Sometimes I think it is a fool’s errand to study economics and hope for enlightenment. Much economics knowledge is too simple for that goal—for example, the relationship of supply and demand to prices. Such facts are easy to grasp through direct personal experience. But beyond that, actual enlightenment never comes, because, as everybody knows, economics is not a science. Economists can’t even analyze the past with any precision or unanimity, much less the future. Because I thought highly of the explanations of monetary policy in Charles Wheelan’s Naked Money, I hoped that by reading this book I would at least move further down the curve toward enlightenment. But even the best writers cannot spin straw into gold.
It’s not that Naked Economics is a bad book. It is very well and engagingly written, and funny to boot. The problem, for me, is that all the knowledge here is the first type—easy knowledge, mostly suitable for those totally unfamiliar with the basic building blocks of economics, such as (smart) elementary or high school students. For them, this book would be valuable. For someone who already knows the basics, and is hoping for deeper insight, you will be disappointed. You’ll at least get a refresher, though, and you’ll be treated to direct talk, such as that about Asian sweatshops: “One of two things must be true. Either (1) workers take unpleasant jobs in sweatshops because it is the best employment option they have; or (2) Asian sweatshop workers are persons of weak intellect who have many more attractive job offers but choose to work in sweatshops instead.”

* Brief 1
In the book review, which earlier Charles Wheelan book does the reviewer praise for its explanations of monetary policy?
* Brief 2
Update part of the book review: write it out again starting with "Sometimes I think" and going on through "straw into gold.", using "finance" in place of "economics" at each occurrence.

* Data section
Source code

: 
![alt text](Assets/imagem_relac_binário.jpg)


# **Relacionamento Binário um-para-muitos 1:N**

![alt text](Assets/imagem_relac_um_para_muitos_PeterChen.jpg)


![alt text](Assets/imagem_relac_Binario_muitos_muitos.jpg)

* Answer space 1
Naked Money

* Answer space 2
Sometimes I think it is a fool’s errand to study finance and hope for enlightenment. Much finance knowledge is too simple for that goal—for example, the relationship of supply and demand to prices. Such facts are easy to grasp through direct personal experience. But beyond that, actual enlightenment never comes, because, as everybody knows, finance is not a science. Economists can’t even analyze the past with any precision or unanimity, much less the future. Because I thought highly of the explanations of monetary policy in Charles Wheelan’s Naked Money, I hoped that by reading this book I would at least move further down the curve toward enlightenment. But even the best writers cannot spin straw into gold.